Tuesday, June 15, 2021

Gold Diggers by Sanjena Sathian

 

Neil Narayan is a typical Indian teenager, caught up in his parents' expectations of high achievements and future successes.  His older sister, Prachi, is the golden girl with early acceptance to Duke and a finalist for the Miss Teenage Georgia.  He lives in an Atlanta suburb full of doctors, lawyers, accountants and other CEO's all of whom expect the same from their children while maintaining the Indian culture many of these parents brought over when they arrived to go to college in the United States.  
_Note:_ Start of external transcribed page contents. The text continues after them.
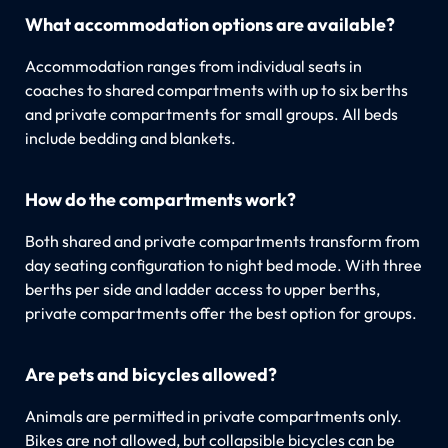
What accommodation options are available?
Accommodation ranges from individual seats in
coaches to shared compartments with up to six berths
and private compartments for small groups. All beds
include bedding and blankets.
How do the compartments work?
Both shared and private compartments transform from
day seating configuration to night bed mode. With three
berths per side and ladder access to upper berths,
private compartments offer the best option for groups.
Are pets and bicycles allowed?
Animals are permitted in private compartments only.
Bikes are not allowed, but collapsible bicycles can be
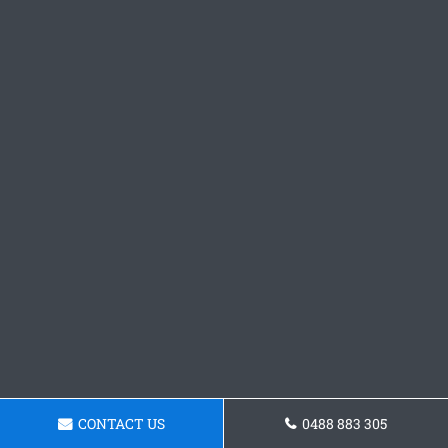
CONTACT US
0488 883 305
But Neil has a problem.  He just isn't feeling it.  He doesn't make bad grades but he isn't a high flyer.  He doesn't already know what he wants to do and isn't on the merry-go-round of constant activities to pad his upcoming college applications.  He wonders how all his peers are so motivated and know exactly what they want.  His next door neighbor, Anita Dayal, is another example of someone fated to fly high.  They have been friends forever growing up together although that friendship has taken a hit in the social standards of high school.  But he is still in and out of the house she shares with her mother, Anjali, to help with things that her husband can't do since he is out in California with the software company he created.  Neil comes across the secret of Anita's motivation and persistence one day by mistake.  Her mother is lifting small pieces of gold jewelry from the families she caters to.  That jewelry, imbued with their motivation and success, is melted down and put into a drink that Anita takes religiously.  Neil wants that same help and soon he is taking the drink also and his grades and activities improve dramatically.  Everything is going well until a disaster crashes all that Neil knows.

Sanjena Sathian has written a novel exploring a culture most readers don't know much about.  A common stereotype is that Indians are extremely smart but most who throw off such a statement don't know about the parental focus that goes into the academic success and career trajectories they envy.  This debut novel from an Iowa Writers' Workshop graduate refocuses the coming of age story into a viewpoint of the immigrant experience as well.  This book is recommended for readers of literary fiction.